Your task = All the lines below need retyping exactly, apart from the images.

[[ Provided data, beginning ]]

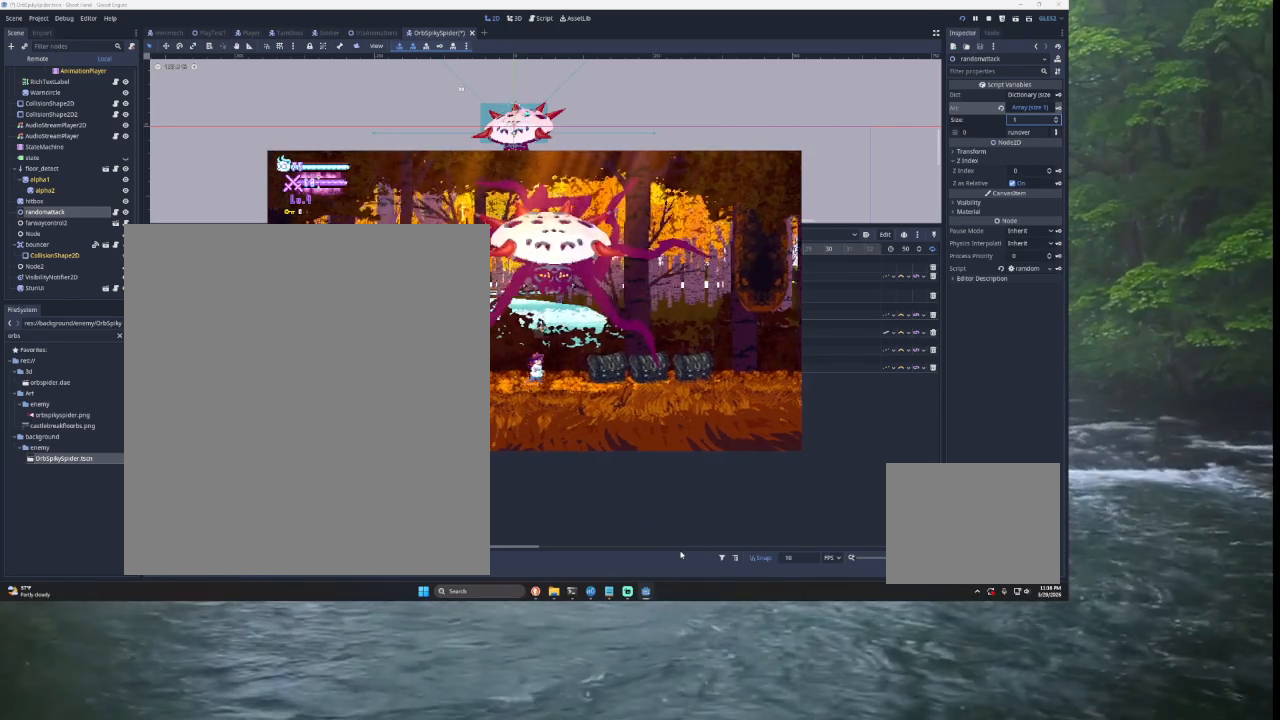
{"buttons": [], "left_stick": "center", "right_stick": "center", "events": [[33, "left_stick", "center"]]}
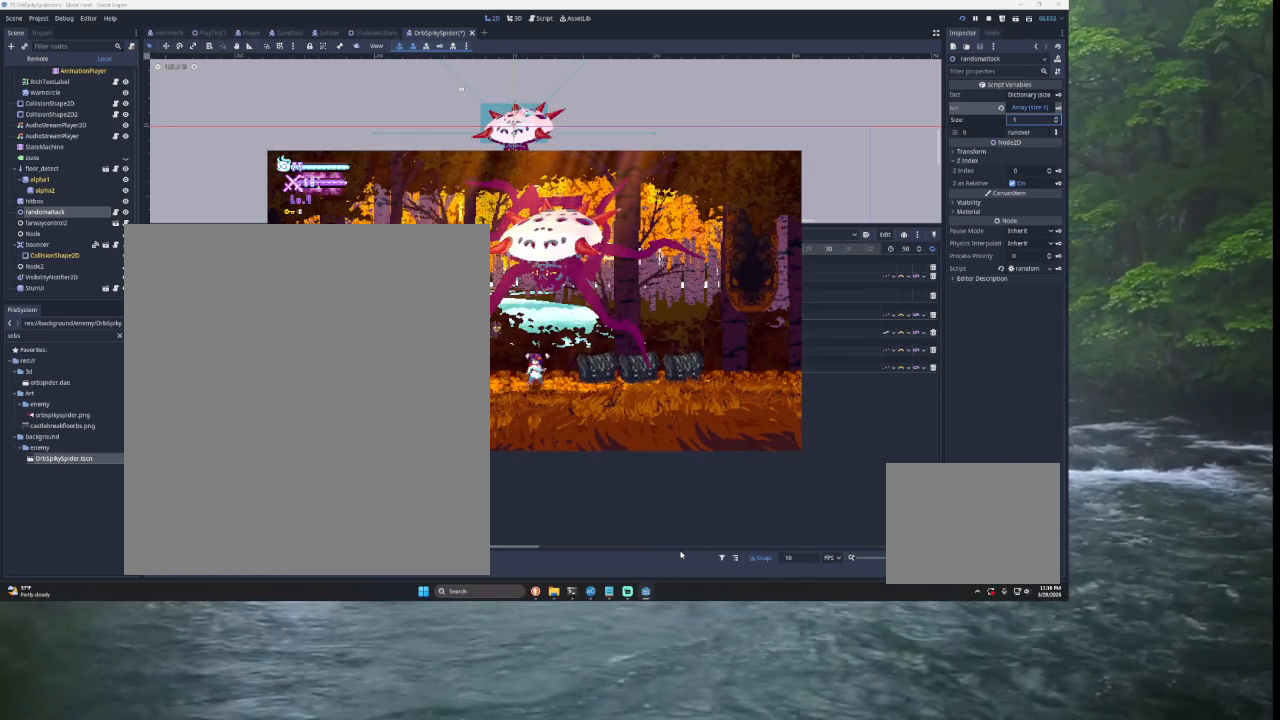
{"buttons": [], "left_stick": "center", "right_stick": "center", "events": [[133, "left_stick", "right"], [200, "SQUARE", "down"], [267, "SQUARE", "up"], [333, "left_stick", "center"]]}
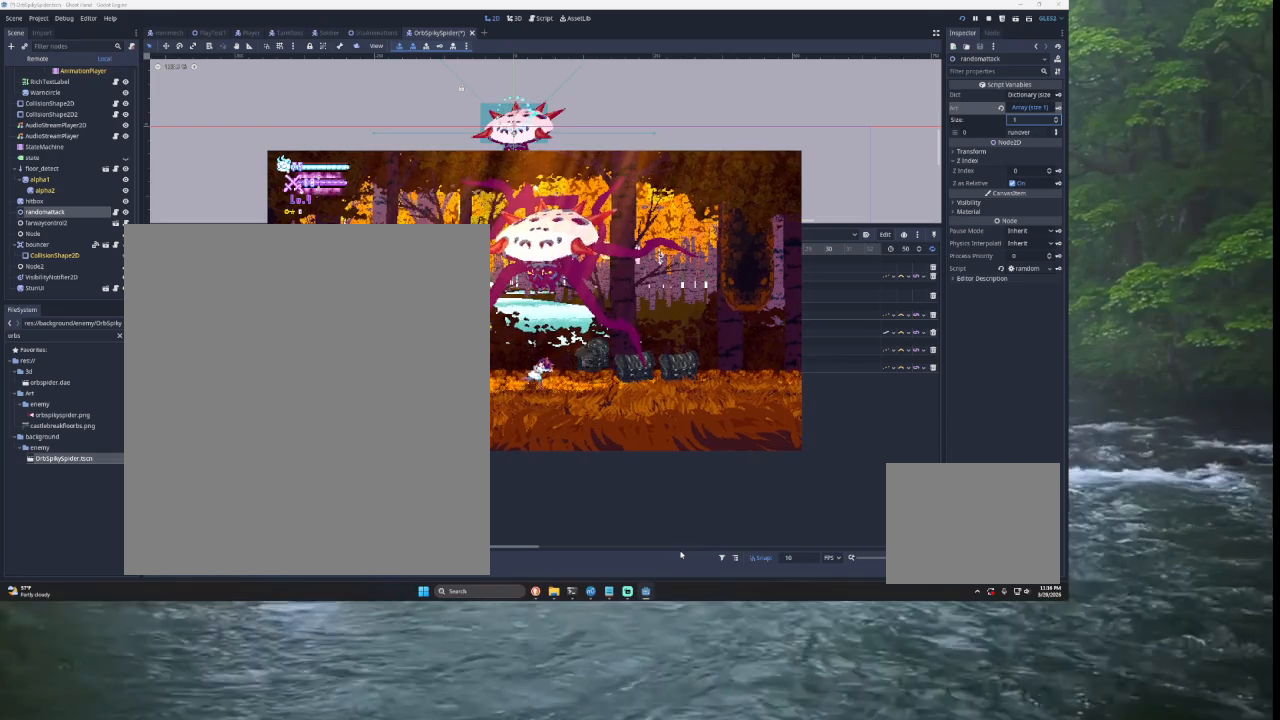
{"buttons": [], "left_stick": "center", "right_stick": "center", "events": []}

[[ Provided data, end ]]

Result of the task =
{"buttons": [], "left_stick": "center", "right_stick": "center", "events": [[33, "left_stick", "center"]]}
{"buttons": [], "left_stick": "center", "right_stick": "center", "events": [[133, "left_stick", "right"], [200, "SQUARE", "down"], [267, "SQUARE", "up"], [333, "left_stick", "center"]]}
{"buttons": [], "left_stick": "center", "right_stick": "center", "events": []}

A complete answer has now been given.